Recently, the media revealed that hundreds of workers from India were recruited to build a large Hindu temple in New Jersey. These Indian workers are forced to work more than 87 hours a week and earn only $1.20 an hour, far below the minimum wage required by federal and state laws.

In fact, such incidents are not surprising in the United States, where there are many similar cases of labor rights violations. According to U.S. media reports, during the initial outbreak of the COVID-19 pandemic, some U.S. business owners ignored the health and safety of their staff and requested that they not wear personal protective equipment in order to avoid “scaring customers” and causing panic. Some retail employees have been fired or forced to quit companies after calling for the closure of stores to prevent staff from contracting the virus. In addition, the U.S. government’s ineffectiveness in fighting the pandemic has made employees in congregated workplaces such as meat processing plants more vulnerable to COVID-19. From March to September 2020 alone, at least 495 meatpacking and food processing plants across the U.S. experienced outbreaks of COVID-19 due to workers operating in close proximity and a lack of protective measures.

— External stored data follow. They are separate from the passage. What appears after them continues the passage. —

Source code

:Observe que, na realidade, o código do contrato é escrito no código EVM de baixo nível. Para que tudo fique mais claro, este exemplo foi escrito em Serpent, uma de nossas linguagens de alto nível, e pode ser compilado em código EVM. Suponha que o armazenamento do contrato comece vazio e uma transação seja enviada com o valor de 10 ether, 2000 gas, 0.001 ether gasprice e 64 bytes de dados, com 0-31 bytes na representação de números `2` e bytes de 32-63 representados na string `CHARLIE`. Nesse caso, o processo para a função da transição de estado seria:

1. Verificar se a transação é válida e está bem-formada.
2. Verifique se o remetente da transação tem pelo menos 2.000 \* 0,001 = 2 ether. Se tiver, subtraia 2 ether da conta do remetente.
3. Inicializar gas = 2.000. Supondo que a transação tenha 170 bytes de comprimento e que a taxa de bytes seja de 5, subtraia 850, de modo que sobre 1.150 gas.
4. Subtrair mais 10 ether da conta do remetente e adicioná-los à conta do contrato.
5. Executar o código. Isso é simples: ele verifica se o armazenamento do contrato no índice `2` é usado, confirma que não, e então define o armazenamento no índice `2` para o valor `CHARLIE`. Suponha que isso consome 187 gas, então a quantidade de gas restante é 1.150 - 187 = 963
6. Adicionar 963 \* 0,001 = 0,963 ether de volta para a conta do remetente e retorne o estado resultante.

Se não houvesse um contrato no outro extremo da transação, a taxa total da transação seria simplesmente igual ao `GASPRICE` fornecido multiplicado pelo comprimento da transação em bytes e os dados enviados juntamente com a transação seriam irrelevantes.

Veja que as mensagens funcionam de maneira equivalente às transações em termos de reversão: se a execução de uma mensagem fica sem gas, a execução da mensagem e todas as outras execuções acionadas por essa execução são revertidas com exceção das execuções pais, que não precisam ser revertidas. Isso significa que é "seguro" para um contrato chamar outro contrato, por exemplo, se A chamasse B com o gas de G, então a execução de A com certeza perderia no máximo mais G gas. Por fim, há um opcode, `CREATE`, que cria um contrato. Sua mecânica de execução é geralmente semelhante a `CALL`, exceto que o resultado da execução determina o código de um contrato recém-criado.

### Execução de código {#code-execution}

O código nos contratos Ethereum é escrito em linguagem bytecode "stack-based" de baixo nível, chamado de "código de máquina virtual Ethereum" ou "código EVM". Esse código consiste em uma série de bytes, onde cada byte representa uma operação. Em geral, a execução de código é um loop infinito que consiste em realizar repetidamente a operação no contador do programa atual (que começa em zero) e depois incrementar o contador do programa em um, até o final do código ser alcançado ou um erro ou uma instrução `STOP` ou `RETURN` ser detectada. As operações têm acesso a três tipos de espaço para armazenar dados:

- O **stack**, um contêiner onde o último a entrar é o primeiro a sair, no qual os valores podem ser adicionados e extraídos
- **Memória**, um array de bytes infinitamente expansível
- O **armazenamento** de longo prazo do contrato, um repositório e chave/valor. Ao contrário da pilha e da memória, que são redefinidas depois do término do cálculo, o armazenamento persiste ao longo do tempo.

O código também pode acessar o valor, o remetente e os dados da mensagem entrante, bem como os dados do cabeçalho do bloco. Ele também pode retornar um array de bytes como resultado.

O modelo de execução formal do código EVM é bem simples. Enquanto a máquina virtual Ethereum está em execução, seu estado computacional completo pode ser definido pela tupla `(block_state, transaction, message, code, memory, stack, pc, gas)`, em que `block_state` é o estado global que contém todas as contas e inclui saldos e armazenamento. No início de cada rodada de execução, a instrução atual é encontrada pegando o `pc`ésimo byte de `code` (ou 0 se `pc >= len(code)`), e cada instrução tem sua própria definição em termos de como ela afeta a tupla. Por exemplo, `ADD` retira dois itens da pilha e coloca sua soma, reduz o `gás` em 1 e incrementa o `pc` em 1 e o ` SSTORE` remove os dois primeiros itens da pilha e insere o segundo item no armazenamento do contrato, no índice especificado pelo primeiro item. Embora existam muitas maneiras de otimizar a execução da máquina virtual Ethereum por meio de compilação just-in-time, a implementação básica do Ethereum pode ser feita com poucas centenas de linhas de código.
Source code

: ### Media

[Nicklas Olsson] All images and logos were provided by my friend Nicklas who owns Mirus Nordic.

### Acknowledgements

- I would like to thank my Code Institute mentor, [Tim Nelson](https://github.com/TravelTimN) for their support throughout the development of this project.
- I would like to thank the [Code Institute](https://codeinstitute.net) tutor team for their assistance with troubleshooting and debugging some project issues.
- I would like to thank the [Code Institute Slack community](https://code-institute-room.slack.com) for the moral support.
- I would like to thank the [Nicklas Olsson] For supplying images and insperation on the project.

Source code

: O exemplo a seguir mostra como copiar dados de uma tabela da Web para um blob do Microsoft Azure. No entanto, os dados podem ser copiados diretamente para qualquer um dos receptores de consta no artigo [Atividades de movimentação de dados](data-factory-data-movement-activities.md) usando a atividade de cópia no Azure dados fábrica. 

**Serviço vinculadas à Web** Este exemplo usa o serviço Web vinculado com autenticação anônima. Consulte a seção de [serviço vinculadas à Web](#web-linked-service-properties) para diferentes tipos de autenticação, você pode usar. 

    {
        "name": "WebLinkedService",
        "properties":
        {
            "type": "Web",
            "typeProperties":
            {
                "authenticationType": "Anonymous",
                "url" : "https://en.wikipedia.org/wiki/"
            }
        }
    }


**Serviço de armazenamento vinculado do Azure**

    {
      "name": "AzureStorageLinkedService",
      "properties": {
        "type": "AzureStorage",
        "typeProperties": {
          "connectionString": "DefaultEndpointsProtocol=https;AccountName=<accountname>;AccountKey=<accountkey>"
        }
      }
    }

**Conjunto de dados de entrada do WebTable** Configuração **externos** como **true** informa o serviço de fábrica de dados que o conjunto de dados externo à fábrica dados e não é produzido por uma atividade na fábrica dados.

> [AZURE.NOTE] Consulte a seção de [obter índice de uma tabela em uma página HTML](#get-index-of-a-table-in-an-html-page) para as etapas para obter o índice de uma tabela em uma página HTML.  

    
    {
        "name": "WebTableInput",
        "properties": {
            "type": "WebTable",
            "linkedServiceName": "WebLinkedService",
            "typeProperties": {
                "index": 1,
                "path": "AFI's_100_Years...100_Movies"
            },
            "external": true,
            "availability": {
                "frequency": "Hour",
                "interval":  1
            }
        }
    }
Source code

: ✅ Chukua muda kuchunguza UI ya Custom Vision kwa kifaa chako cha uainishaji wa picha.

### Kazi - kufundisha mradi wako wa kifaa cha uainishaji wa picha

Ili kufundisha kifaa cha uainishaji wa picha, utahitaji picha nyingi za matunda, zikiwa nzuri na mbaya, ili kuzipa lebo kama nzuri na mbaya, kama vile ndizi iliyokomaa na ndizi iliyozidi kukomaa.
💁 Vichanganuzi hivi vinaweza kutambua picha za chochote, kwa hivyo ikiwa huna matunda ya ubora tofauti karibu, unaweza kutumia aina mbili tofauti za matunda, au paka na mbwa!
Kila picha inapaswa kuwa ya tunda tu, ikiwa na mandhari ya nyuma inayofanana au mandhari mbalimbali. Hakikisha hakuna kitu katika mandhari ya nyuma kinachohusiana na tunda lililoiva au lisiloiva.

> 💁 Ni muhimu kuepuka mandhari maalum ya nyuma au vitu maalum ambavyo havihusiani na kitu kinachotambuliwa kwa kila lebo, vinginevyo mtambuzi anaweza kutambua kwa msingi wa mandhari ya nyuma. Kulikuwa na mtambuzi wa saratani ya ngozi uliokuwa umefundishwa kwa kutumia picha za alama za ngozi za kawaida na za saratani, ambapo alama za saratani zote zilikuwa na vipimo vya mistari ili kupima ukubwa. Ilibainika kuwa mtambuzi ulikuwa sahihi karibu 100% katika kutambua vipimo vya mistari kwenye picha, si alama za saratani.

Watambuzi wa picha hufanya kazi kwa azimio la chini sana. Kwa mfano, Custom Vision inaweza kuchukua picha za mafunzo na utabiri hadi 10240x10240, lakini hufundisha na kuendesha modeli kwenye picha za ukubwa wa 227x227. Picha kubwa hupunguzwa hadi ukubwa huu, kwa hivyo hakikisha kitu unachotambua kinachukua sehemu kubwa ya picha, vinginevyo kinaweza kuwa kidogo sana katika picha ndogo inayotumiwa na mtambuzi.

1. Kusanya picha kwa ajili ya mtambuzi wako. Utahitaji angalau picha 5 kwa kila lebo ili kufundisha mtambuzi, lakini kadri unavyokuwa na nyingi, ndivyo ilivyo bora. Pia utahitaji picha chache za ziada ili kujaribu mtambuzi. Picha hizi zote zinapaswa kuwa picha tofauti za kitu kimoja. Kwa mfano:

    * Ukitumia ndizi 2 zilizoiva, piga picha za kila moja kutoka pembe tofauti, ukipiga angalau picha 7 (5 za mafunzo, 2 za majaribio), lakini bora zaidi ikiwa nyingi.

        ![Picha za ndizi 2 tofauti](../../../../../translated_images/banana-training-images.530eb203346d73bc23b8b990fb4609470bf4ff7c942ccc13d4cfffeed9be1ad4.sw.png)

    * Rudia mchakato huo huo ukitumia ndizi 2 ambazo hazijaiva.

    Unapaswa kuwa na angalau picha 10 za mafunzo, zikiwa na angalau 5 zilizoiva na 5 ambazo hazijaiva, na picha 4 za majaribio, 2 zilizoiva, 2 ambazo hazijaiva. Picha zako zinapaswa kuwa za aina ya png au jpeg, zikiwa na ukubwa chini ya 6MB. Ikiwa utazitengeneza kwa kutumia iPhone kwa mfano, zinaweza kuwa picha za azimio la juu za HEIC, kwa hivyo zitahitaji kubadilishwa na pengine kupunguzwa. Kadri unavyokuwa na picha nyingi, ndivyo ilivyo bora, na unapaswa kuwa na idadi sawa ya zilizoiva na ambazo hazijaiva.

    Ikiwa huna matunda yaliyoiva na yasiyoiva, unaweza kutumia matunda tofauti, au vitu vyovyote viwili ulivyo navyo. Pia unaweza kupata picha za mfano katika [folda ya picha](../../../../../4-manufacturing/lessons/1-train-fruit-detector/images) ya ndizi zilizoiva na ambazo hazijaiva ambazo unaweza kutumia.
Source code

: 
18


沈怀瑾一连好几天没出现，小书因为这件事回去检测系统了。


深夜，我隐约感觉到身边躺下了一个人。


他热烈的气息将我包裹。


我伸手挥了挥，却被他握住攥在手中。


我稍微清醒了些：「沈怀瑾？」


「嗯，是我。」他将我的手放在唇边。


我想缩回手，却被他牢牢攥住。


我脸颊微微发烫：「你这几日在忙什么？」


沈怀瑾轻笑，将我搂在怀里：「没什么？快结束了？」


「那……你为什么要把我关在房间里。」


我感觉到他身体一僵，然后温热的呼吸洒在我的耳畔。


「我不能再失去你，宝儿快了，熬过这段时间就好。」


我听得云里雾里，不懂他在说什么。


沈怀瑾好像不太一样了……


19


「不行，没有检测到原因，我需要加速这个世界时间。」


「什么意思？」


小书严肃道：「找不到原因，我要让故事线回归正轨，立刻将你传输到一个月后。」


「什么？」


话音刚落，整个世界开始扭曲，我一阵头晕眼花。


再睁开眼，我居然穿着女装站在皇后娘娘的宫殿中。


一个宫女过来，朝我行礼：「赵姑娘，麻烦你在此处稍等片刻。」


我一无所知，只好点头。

This is just the tip of the iceberg of U.S. labor rights violations. According to a report by the International Trade Union Confederation, the U.S. has a systemic problem of violating labor rights, and is the worst performer among major developed countries. Statistics from the International Labor Organization show that the U.S., the most developed country in the world, has only ratified 14 international labor conventions and two of the ILO’s eight “fundamental” conventions to date, making it one of the countries with a relatively small number of ratifications.

Child labor, employment discrimination, exploitation of “sweatshop” labor … through news reports in U.S. media, it is not difficult to see that various violations of labor rights occur frequently in many places in the United States and are not isolated cases. If you know a little about U.S. history, you know that “the slave trade,” an evil system of forced labor that violated human rights, is one of America’s ugliest, unhealed scars. To this day, its legacy is still deeply rooted in U.S. society, except that the victims have changed from the Black slaves of then to the immigrants of now.

Let’s look at the shocking numbers. In the past five years, cases of forced labor and human trafficking have been reported in all 50 states and Washington, D.C.; in 2019 alone, the FBI reported 1,883 cases of human trafficking, over 500 more than in 2018; every year as many as 100,000 people are trafficked to the U.S. from abroad for forced labor, half of whom are trafficked into “sweatshops” or domestic servitude. It is no exaggeration to say that forced labor is everywhere in the United States. These chilling figures reveal the hypocritical face of the “defender of human rights” and the fragility of the “beacon of freedom.” Behind this lies the hypocrisy and cruelty of the U.S., its long-standing contempt for human rights and its double standards.

This shows that the accusation of “forced labor” that the U.S. has taken great pains to lay at China’s doorstep really applies to itself. It’s a pity that despite their notorious, dark history and embarrassing record, U.S. politicians and the media not have only forgotten the pain before the wound has healed, but also judge others, make wild accusations and interfere with China on human rights issues again and again. Just where does the U.S. get its tenacity and self-confidence from? At this point I cannot help but urge the United States, if it has the time to make up lies and use smear tactics, to first look in the mirror and reflect on how to protect the legitimate rights and interests of its workers and implement international labor conventions.